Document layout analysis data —
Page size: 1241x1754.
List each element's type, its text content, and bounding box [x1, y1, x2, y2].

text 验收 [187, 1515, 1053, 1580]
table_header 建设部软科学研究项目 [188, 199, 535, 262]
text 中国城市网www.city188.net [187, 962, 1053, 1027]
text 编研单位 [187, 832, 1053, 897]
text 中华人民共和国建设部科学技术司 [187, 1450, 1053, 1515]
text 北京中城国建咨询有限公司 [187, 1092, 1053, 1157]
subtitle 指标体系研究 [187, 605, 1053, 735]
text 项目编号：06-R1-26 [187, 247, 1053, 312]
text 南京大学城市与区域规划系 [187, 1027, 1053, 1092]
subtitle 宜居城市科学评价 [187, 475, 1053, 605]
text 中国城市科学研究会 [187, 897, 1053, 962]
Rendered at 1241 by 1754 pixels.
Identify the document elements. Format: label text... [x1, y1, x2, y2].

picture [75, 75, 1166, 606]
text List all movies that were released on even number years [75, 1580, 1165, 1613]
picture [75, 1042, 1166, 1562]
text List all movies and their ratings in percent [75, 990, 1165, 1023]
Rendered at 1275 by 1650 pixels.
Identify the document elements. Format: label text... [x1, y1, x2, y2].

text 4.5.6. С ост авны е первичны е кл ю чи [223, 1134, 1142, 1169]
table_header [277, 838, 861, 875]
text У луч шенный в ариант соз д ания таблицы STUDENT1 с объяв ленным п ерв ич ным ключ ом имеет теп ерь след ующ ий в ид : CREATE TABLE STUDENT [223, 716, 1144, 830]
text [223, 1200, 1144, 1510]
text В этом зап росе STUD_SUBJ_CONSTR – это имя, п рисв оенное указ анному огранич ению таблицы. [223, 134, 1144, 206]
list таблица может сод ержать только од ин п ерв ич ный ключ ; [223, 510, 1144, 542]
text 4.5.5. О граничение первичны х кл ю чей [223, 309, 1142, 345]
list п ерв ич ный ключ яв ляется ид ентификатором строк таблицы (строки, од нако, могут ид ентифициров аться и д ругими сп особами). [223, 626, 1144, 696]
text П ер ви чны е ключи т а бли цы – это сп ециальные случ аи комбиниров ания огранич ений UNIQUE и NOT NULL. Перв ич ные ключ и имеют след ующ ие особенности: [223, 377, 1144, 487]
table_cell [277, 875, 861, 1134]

Required action — Output the records above exactly as written.

Answer space —
Page size: 1241x1754.
List each element's type, its text content, and bounding box [x1, y1, x2, y2].

text 验收 [187, 1515, 1053, 1580]
table_header 建设部软科学研究项目 [188, 199, 535, 262]
text 中国城市网www.city188.net [187, 962, 1053, 1027]
text 编研单位 [187, 832, 1053, 897]
text 中华人民共和国建设部科学技术司 [187, 1450, 1053, 1515]
text 北京中城国建咨询有限公司 [187, 1092, 1053, 1157]
subtitle 指标体系研究 [187, 605, 1053, 735]
text 项目编号：06-R1-26 [187, 247, 1053, 312]
text 南京大学城市与区域规划系 [187, 1027, 1053, 1092]
subtitle 宜居城市科学评价 [187, 475, 1053, 605]
text 中国城市科学研究会 [187, 897, 1053, 962]
Rendered at 1241 by 1754 pixels.
Identify the document elements. Format: label text... [x1, y1, x2, y2].

picture [75, 75, 1166, 606]
text List all movies that were released on even number years [75, 1580, 1165, 1613]
picture [75, 1042, 1166, 1562]
text List all movies and their ratings in percent [75, 990, 1165, 1023]
Rendered at 1275 by 1650 pixels.
Identify the document elements. Format: label text... [x1, y1, x2, y2].

text 4.5.6. С ост авны е первичны е кл ю чи [223, 1134, 1142, 1169]
table_header [277, 838, 861, 875]
text У луч шенный в ариант соз д ания таблицы STUDENT1 с объяв ленным п ерв ич ным ключ ом имеет теп ерь след ующ ий в ид : CREATE TABLE STUDENT [223, 716, 1144, 830]
text [223, 1200, 1144, 1510]
text В этом зап росе STUD_SUBJ_CONSTR – это имя, п рисв оенное указ анному огранич ению таблицы. [223, 134, 1144, 206]
list таблица может сод ержать только од ин п ерв ич ный ключ ; [223, 510, 1144, 542]
text 4.5.5. О граничение первичны х кл ю чей [223, 309, 1142, 345]
list п ерв ич ный ключ яв ляется ид ентификатором строк таблицы (строки, од нако, могут ид ентифициров аться и д ругими сп особами). [223, 626, 1144, 696]
text П ер ви чны е ключи т а бли цы – это сп ециальные случ аи комбиниров ания огранич ений UNIQUE и NOT NULL. Перв ич ные ключ и имеют след ующ ие особенности: [223, 377, 1144, 487]
table_cell [277, 875, 861, 1134]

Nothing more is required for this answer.